Nigeria will relax coronavirus restrictions on places of worship from today, the chairman of the presidential task force for Covid-19 said.
Nigeria, Africa’s most populous country where Christianity and Islam are widely practised, has recorded 10,162 confirmed cases and 287 deaths.
Boss Mustapha, the country’s most senior civil servant, also said a lockdown in the northern city of Kano would be eased, one of a number of changes over four weeks from today.
“Nigeria has not reached the peak of confirmed cases,” Mustapha told reporters.
Another official said the aviation industry had been asked to prepare for the possible resumption of domestic flights from June 21.
He added that a national curfew would be shortened to 10pm-4am from today, from the current 8pm-6am order.
Nigeria’s financial sector will also be able to resume normal working hours, said Sani Aliyu, the national co-ordinator of the task force.
Cameroon’s schools and universities reopened yesterday after the government was criticised over weak measures to combat the spread of coronavirus in one of the worst-affected countries in sub-Saharan Africa.
The government suspended classes in mid-March for universities and schools at all grade levels, both public and private.

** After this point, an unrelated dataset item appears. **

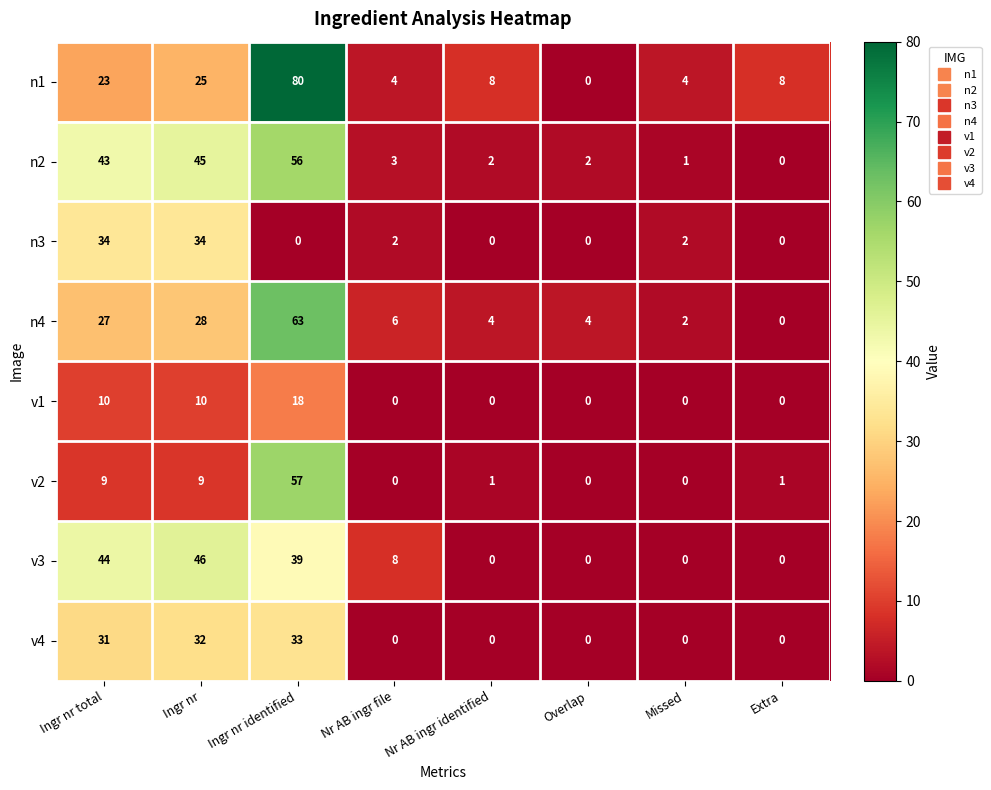

How many data points does each series have?

8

Cameroon was the first central African country to register a case of the virus.
Meanwhile, the European Union said yesterday it was giving Uganda 178mn euros ($198mn) in credit and grants to fund its coronavirus response, including extending credit to small businesses hit by the economic crisis induced by the outbreak.

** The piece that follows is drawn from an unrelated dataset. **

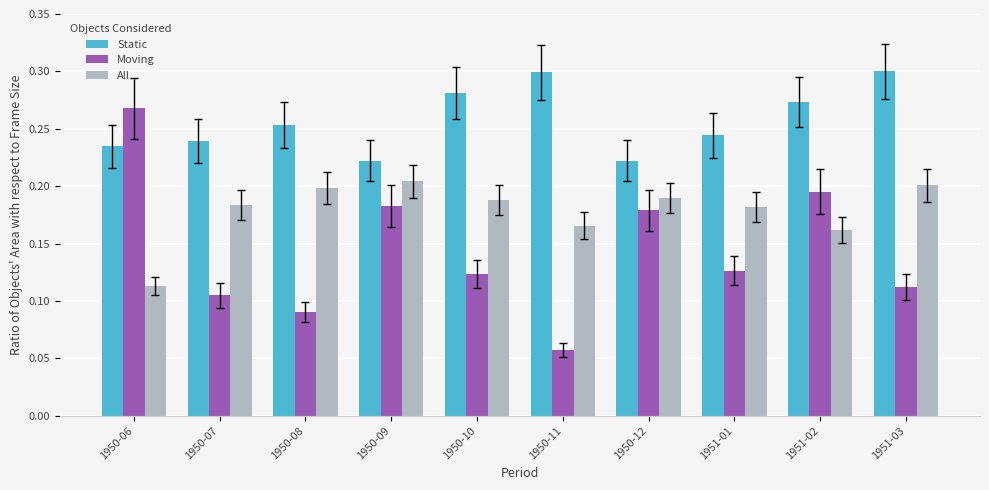

At which category is the sum across all series the highest?

1951-02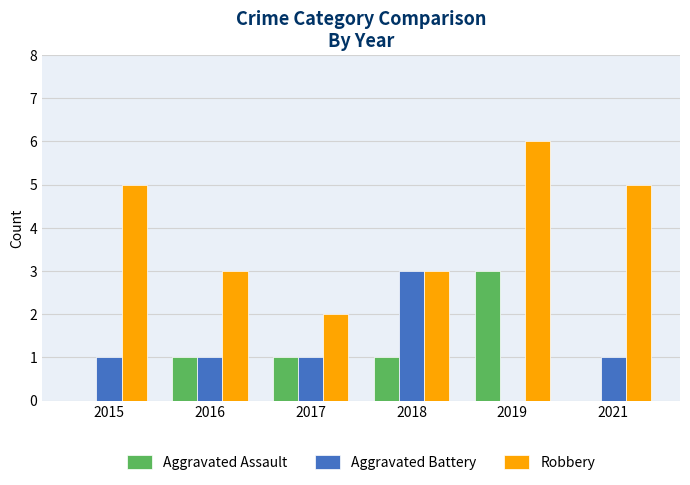

How many categories are shown in the chart?

6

In Pretoria, South Africa’s education minister yesterday apologised for a week-long delay in reopening schools owing to a lack of “readiness”. 
Thousands of grade seven and grade 12 students had been preparing to attend the first classes in the country after two and a half months of home-schooling to limit the spread of coronavirus.
Universities in Tanzania reopened yesterday, despite a lack of clarity on the spread of coronavirus after the government decided to stop updating figures in April. As students entered dozens of campuses across Tanzania for the first time since mid-March, there were only cursory efforts to impose measures preventing the spread of Covid-19.